*** Opening INFORMATION SHOWN ***

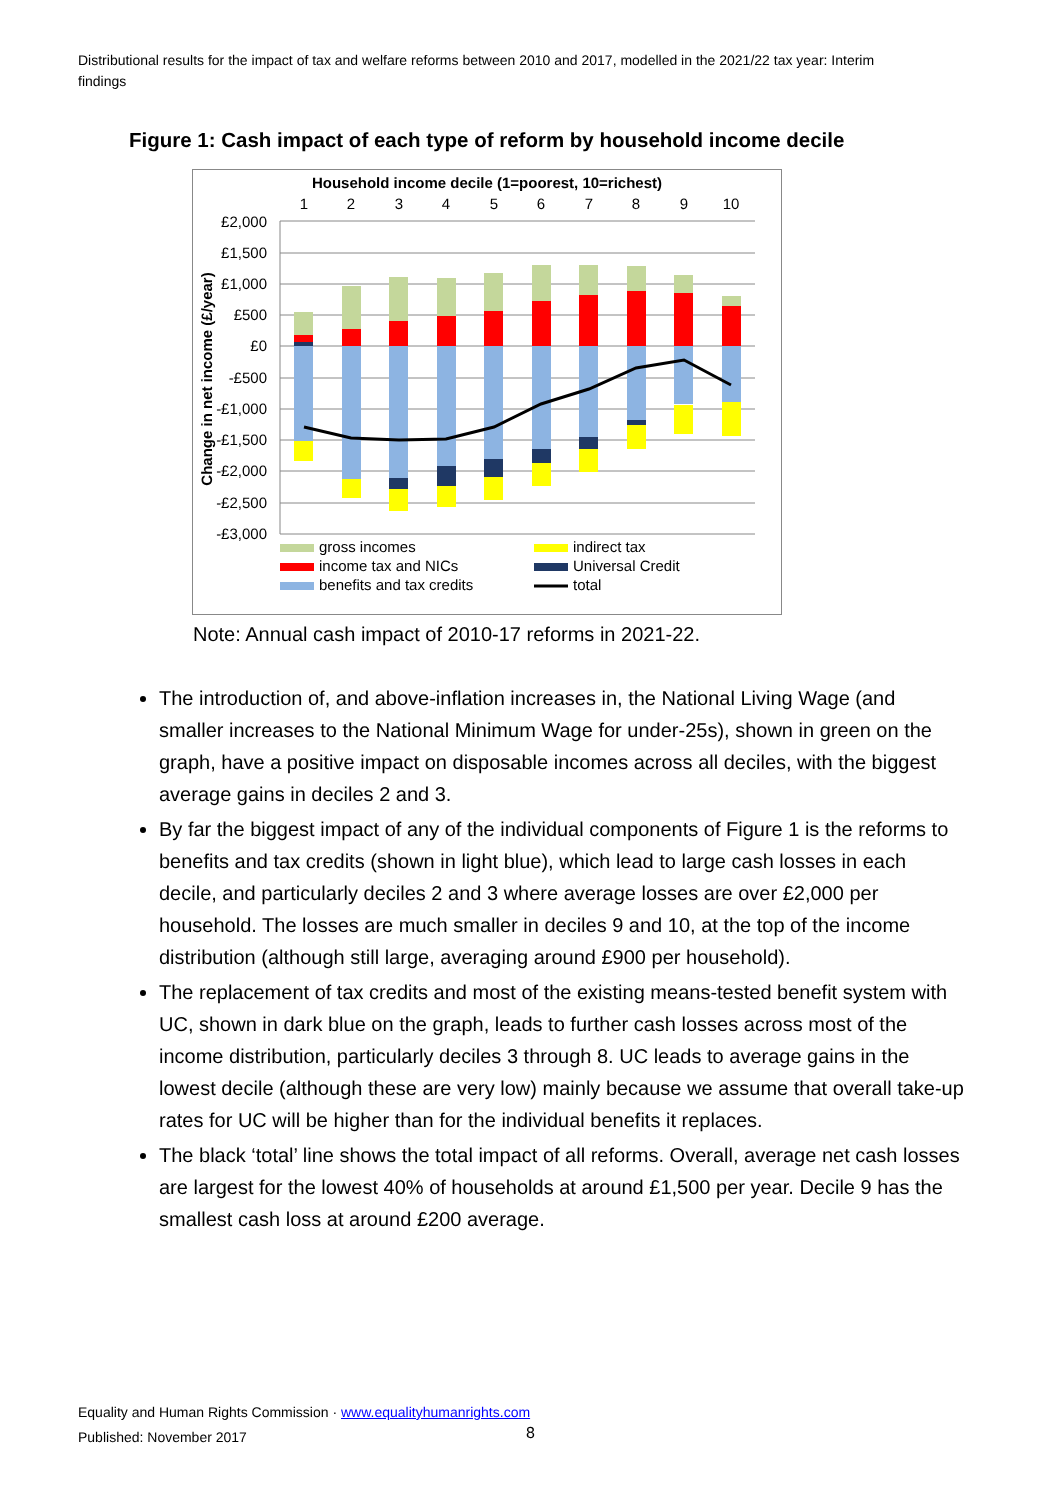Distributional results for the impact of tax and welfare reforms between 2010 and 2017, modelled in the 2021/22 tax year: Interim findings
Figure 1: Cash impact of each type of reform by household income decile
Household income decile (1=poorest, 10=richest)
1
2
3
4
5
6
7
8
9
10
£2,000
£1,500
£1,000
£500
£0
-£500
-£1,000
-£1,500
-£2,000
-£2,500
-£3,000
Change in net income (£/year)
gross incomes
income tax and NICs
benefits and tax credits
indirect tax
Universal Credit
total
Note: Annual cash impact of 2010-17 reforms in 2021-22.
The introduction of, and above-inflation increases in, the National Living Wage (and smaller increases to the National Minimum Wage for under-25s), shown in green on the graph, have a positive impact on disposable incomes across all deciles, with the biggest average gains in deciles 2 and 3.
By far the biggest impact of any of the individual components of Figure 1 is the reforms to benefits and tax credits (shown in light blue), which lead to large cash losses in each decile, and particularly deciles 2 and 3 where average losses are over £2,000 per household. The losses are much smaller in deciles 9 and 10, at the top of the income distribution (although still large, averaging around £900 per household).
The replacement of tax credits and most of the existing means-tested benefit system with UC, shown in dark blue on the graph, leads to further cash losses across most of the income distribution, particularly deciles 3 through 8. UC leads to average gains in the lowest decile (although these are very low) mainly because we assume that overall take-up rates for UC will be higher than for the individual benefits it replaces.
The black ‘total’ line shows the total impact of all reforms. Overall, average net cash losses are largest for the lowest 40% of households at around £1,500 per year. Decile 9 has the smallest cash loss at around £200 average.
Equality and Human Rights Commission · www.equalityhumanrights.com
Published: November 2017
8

*** Closing INFORMATION SHOWN ***

YOUR OBJECTIVE =>
Take each line from the records and copy it unchanged, leaving images out.

YOUR SOLUTION =>
Distributional results for the impact of tax and welfare reforms between 2010 and 2017, modelled in the 2021/22 tax year: Interim findings
Figure 1: Cash impact of each type of reform by household income decile
Household income decile (1=poorest, 10=richest)
1
2
3
4
5
6
7
8
9
10
£2,000
£1,500
£1,000
£500
£0
-£500
-£1,000
-£1,500
-£2,000
-£2,500
-£3,000
Change in net income (£/year)
gross incomes
income tax and NICs
benefits and tax credits
indirect tax
Universal Credit
total
Note: Annual cash impact of 2010-17 reforms in 2021-22.
The introduction of, and above-inflation increases in, the National Living Wage (and smaller increases to the National Minimum Wage for under-25s), shown in green on the graph, have a positive impact on disposable incomes across all deciles, with the biggest average gains in deciles 2 and 3.
By far the biggest impact of any of the individual components of Figure 1 is the reforms to benefits and tax credits (shown in light blue), which lead to large cash losses in each decile, and particularly deciles 2 and 3 where average losses are over £2,000 per household. The losses are much smaller in deciles 9 and 10, at the top of the income distribution (although still large, averaging around £900 per household).
The replacement of tax credits and most of the existing means-tested benefit system with UC, shown in dark blue on the graph, leads to further cash losses across most of the income distribution, particularly deciles 3 through 8. UC leads to average gains in the lowest decile (although these are very low) mainly because we assume that overall take-up rates for UC will be higher than for the individual benefits it replaces.
The black ‘total’ line shows the total impact of all reforms. Overall, average net cash losses are largest for the lowest 40% of households at around £1,500 per year. Decile 9 has the smallest cash loss at around £200 average.
Equality and Human Rights Commission · www.equalityhumanrights.com
Published: November 2017
8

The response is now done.